Central banks have to take a firmer stance in order to quell inflation. The gross domestic product is set to slow from 5.9% in 2021 to 4.4% in 2022 to 3.8% in 2023.

“The continuing global recovery faces multiple challenges as the pandemic enters its third year. The last two years reaffirm that this crisis and the ongoing recovery are like no other. Policymakers must vigilantly monitor a broad swath of incoming economic data, prepare for contingencies and be ready to communicate and execute policy changes at short notice.” -Gita Gopinath, IMF’s first deputy managing director.

The IMF reports global growth this year to be 4.4% which is 0.5% lower than what was previously forecasted. This is mainly due to lowered expectations with China and the United States.

China has seen a very weak recovery in the real estate sector while the U.S. faces an earlier withdrawal of monetary accommodation. The IMF lowered its forecast for U.S. economic growth to 4% from 5.2% in October 2021.

IMF also expects the country to tighten its monetary policy. Gita Gopinath added that the market is likely to be very volatile this year.

“This makes the job of the Fed even more important — to very, very clearly communicate how they are reading inflation and how they expect to respond to this over time.” -Gita Gopinath.

Other countries are also set to face lowered growth rates. The United Kingdom is forecasted to grow at a moderate rate of 2.3% in 2023, while Germany has also been hit with immense supply chain disruptions.

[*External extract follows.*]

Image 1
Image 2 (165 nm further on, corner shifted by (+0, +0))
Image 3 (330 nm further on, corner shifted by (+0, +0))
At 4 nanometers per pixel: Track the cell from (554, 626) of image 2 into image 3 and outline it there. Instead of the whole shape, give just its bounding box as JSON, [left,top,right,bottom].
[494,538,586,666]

Elevated price pressures are expected to linger, with energy and food prices also set to increase throughout the year. Although inflation is expected to subside by 2023.

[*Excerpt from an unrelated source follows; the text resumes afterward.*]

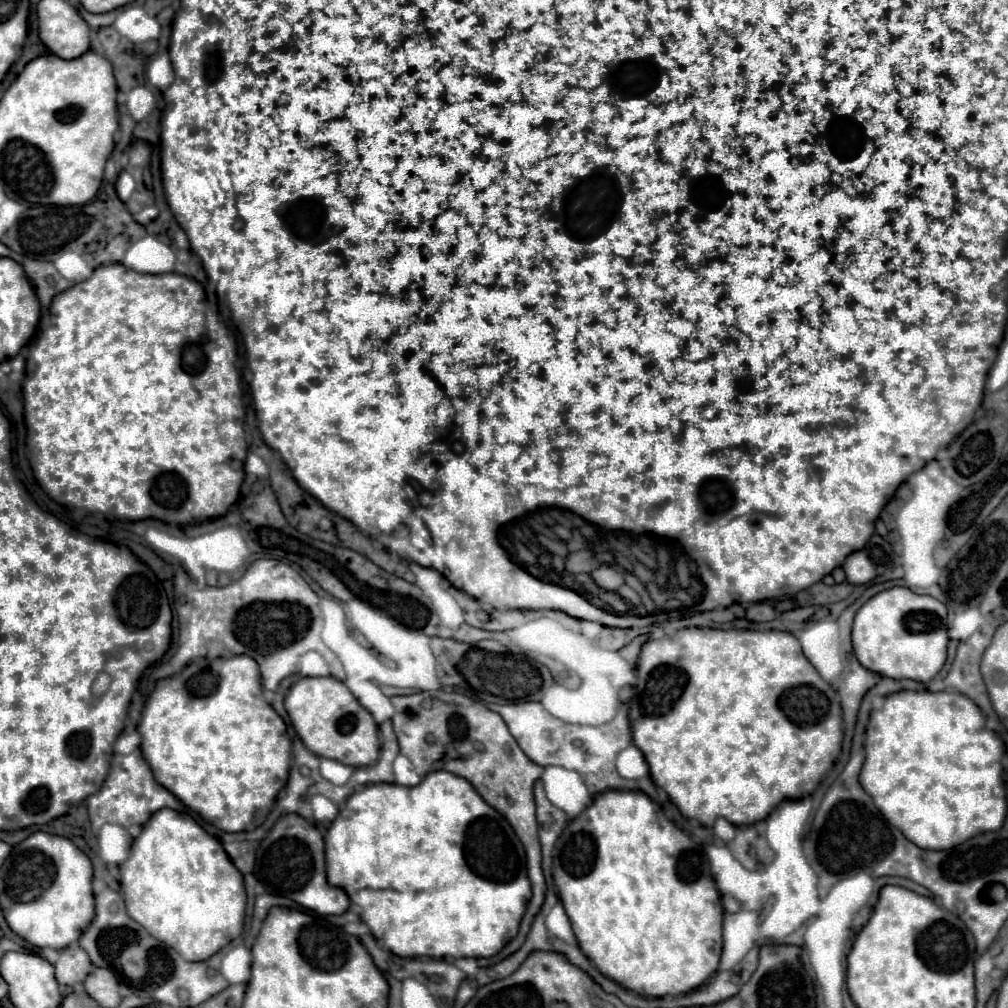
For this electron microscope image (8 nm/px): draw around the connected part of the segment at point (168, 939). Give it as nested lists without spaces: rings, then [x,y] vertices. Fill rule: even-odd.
[[[174,809],[154,813],[134,839],[128,861],[120,865],[120,893],[124,895],[128,915],[152,937],[178,951],[186,961],[206,961],[242,933],[246,891],[240,871],[234,867],[220,841],[208,835],[190,815]]]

Developed economies are expected to return to their pre-pandemic trend in 2022, on the other hand developing economies are set to face major losses in output. The number of individuals living in extreme poverty has also crossed previous estimates.

There are currently estimated to be 70 million individuals living in extreme poverty around the world. The IMF suggests that in order to break this trend of downward growth and increasing inflation it is imperative that the grip the pandemic has on the world be broken.